▶ [Фрагмент текста]
Чтение онлайн

на главную

Жанры

Кулацкая художественная литература и оппортунистическая критика
Шрифт:

Для поэтов «россеян» этот процесс сложнее. Он, так сказать, удвоен. Ряд, указанный выше, усиливается специфическими чертами, присущими реакционной патриархальщине кулачества. Мы имеем в виду мистическо-религиозный пантеизм и мистицизирование предметов бытового обихода. Первый сказывается в обожествлении природы как единственной подательницы благ, а второй— в придании всем вещам, предметам живой потребительско-мистической сущности. Поддержание во всей ортодоксальной неприкосновенности мистических суеверий в соответствии с тем, что на неприкосновенности устоев (бог — земля— «удача»), на иерархичности всего окружающего «всходит» его жизнь.

Творчество разбираемой триады демонстрирует перед нами поразительную по яркости картину реакционной «крестьянской» мистики. Она стара, как Русь, и во всей ее нерушимости стараются поэты-«россеяне» подать ее спокойную, «вековечную» красоту, чтобы противопоставить динамичности нашей эпохи.

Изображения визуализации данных
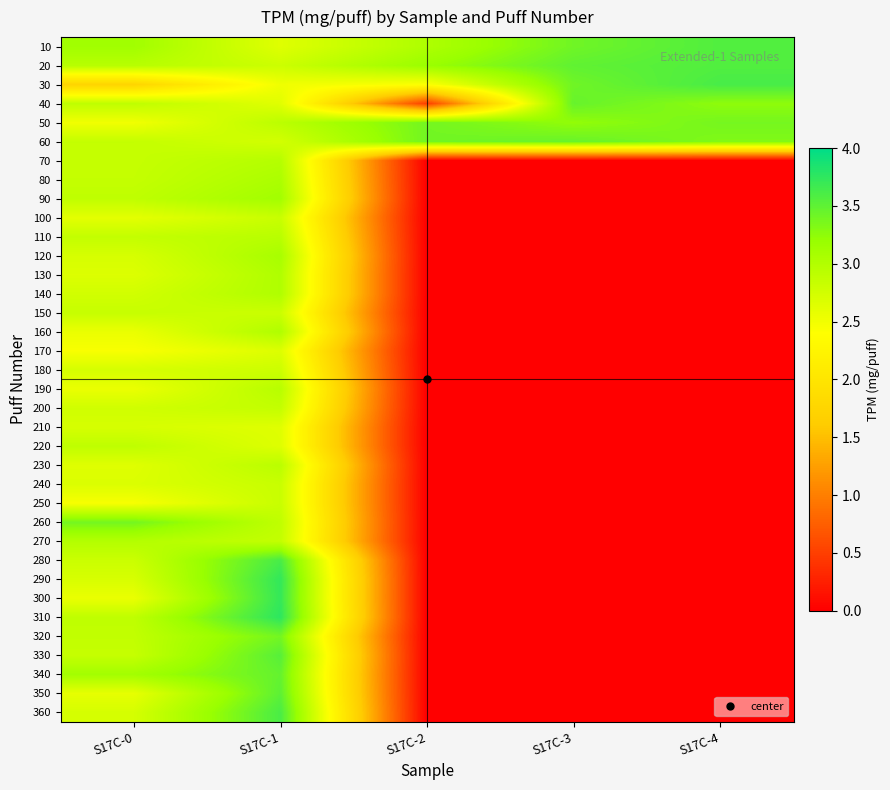

Reading right to left, extract all data points from this chart.

10: S17C-4=3.6	S17C-3=3.4	S17C-2=3.0	S17C-1=2.6	S17C-0=3.1
20: S17C-4=3.6	S17C-3=3.5	S17C-2=3.2	S17C-1=2.8	S17C-0=3.0
30: S17C-4=3.6	S17C-3=3.4	S17C-2=2.4	S17C-1=2.5	S17C-0=1.7
40: S17C-4=3.2	S17C-3=3.5	S17C-2=0.5	S17C-1=2.6	S17C-0=2.9
50: S17C-4=3.4	S17C-3=3.2	S17C-2=3.4	S17C-1=2.9	S17C-0=2.5
60: S17C-4=3.3	S17C-3=3.5	S17C-2=3.4	S17C-1=2.8	S17C-0=2.9
70: S17C-4=0.0	S17C-3=0.0	S17C-2=0.0	S17C-1=3.0	S17C-0=2.9
80: S17C-4=0.0	S17C-3=0.0	S17C-2=0.0	S17C-1=3.0	S17C-0=2.9
90: S17C-4=0.0	S17C-3=0.0	S17C-2=0.0	S17C-1=3.1	S17C-0=2.9
100: S17C-4=0.0	S17C-3=0.0	S17C-2=0.0	S17C-1=2.8	S17C-0=2.6
110: S17C-4=0.0	S17C-3=0.0	S17C-2=0.0	S17C-1=3.0	S17C-0=2.9
120: S17C-4=0.0	S17C-3=0.0	S17C-2=0.0	S17C-1=3.1	S17C-0=2.7
130: S17C-4=0.0	S17C-3=0.0	S17C-2=0.0	S17C-1=3.0	S17C-0=2.7
140: S17C-4=0.0	S17C-3=0.0	S17C-2=0.0	S17C-1=3.0	S17C-0=2.8
150: S17C-4=0.0	S17C-3=0.0	S17C-2=0.0	S17C-1=2.8	S17C-0=2.8
160: S17C-4=0.0	S17C-3=0.0	S17C-2=0.0	S17C-1=3.0	S17C-0=2.6
170: S17C-4=0.0	S17C-3=0.0	S17C-2=0.0	S17C-1=2.7	S17C-0=2.5
180: S17C-4=0.0	S17C-3=0.0	S17C-2=0.0	S17C-1=2.8	S17C-0=2.7
190: S17C-4=0.0	S17C-3=0.0	S17C-2=0.0	S17C-1=3.0	S17C-0=2.6
200: S17C-4=0.0	S17C-3=0.0	S17C-2=0.0	S17C-1=2.9	S17C-0=2.8
210: S17C-4=0.0	S17C-3=0.0	S17C-2=0.0	S17C-1=2.6	S17C-0=2.7
220: S17C-4=0.0	S17C-3=0.0	S17C-2=0.0	S17C-1=2.7	S17C-0=2.9
230: S17C-4=0.0	S17C-3=0.0	S17C-2=0.0	S17C-1=2.9	S17C-0=2.6
240: S17C-4=0.0	S17C-3=0.0	S17C-2=0.0	S17C-1=2.8	S17C-0=2.7
250: S17C-4=0.0	S17C-3=0.0	S17C-2=0.0	S17C-1=2.8	S17C-0=2.5
260: S17C-4=0.0	S17C-3=0.0	S17C-2=0.0	S17C-1=2.9	S17C-0=3.4
270: S17C-4=0.0	S17C-3=0.0	S17C-2=0.0	S17C-1=2.9	S17C-0=3.0
280: S17C-4=0.0	S17C-3=0.0	S17C-2=0.0	S17C-1=3.6	S17C-0=2.8
290: S17C-4=0.0	S17C-3=0.0	S17C-2=0.0	S17C-1=3.7	S17C-0=2.7
300: S17C-4=0.0	S17C-3=0.0	S17C-2=0.0	S17C-1=3.7	S17C-0=2.6
310: S17C-4=0.0	S17C-3=0.0	S17C-2=0.0	S17C-1=3.8	S17C-0=2.9
320: S17C-4=0.0	S17C-3=0.0	S17C-2=0.0	S17C-1=3.4	S17C-0=2.9
330: S17C-4=0.0	S17C-3=0.0	S17C-2=0.0	S17C-1=3.5	S17C-0=2.9
340: S17C-4=0.0	S17C-3=0.0	S17C-2=0.0	S17C-1=3.5	S17C-0=3.1
350: S17C-4=0.0	S17C-3=0.0	S17C-2=0.0	S17C-1=3.5	S17C-0=2.6
360: S17C-4=0.0	S17C-3=0.0	S17C-2=0.0	S17C-1=3.6	S17C-0=2.7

▶ [Поставленная задача 1] В чем, согласно тексту о кулацкой художественной литературе, сказывается мистическо-религиозный пантеизм?
▶ [Поставленная задача 2] Напишите продолжение текста о кулацкой художественной литературе, начиная после его последнего предложения.
Записи получены из другого источника.

▶ [Результат выполнения 1] В обожествлении природы как единственной подательницы благ.

▶ [Результат выполнения 2]
Сохранены на разживу «звериный бог Медост», «верезжащий в осоке проклятый (некрещенный— О. Б.) младенчик»; «пасет преподобный Аверкий на речке буланых утят» (Клюев); «Лель цветами все поле украсил», «лик троеручицы», «очажный бес» (Клычков) и т. п. Много можно перечислить из этой «современной» компании.

Мастерство поэтов-«россеян» утончает, рафинирует религиозно-мистические переживания; оно проникнуто молитвенным восприятием природы.

Клычков и Клюев во всех сравнениях и уподоблениях природы положительно являются большими мастерами жанра «церковного пейзажа».

У Клюева «месяц— божья камилавка»; «молвь отшельниц — елей»; «монашенка… мгла»; «как ангелок поет снегирь»; апрель — «с вербой монашек, на груди образок», «солнце — божья коровка», которую надо «аллилуйем встречать», «лики ангелов в бору», «лесные сумерки — монах»; «богомольно старцы-пни внимают звукам часословным», «заря тускнеет венчиком иконным».

Вот весна в изображении Клюева:

«Набух, оттаял лед на речке, Стал пегим, ржаво-золотым, В кустах затеплилась свечка, И засинел кадильный дым. Березки — бледные белички, Потупясь, выстроились в ряд. Природы радостный причастник, На облака молюсь и я, На мне иноческий подрясник И монастырская скуфья».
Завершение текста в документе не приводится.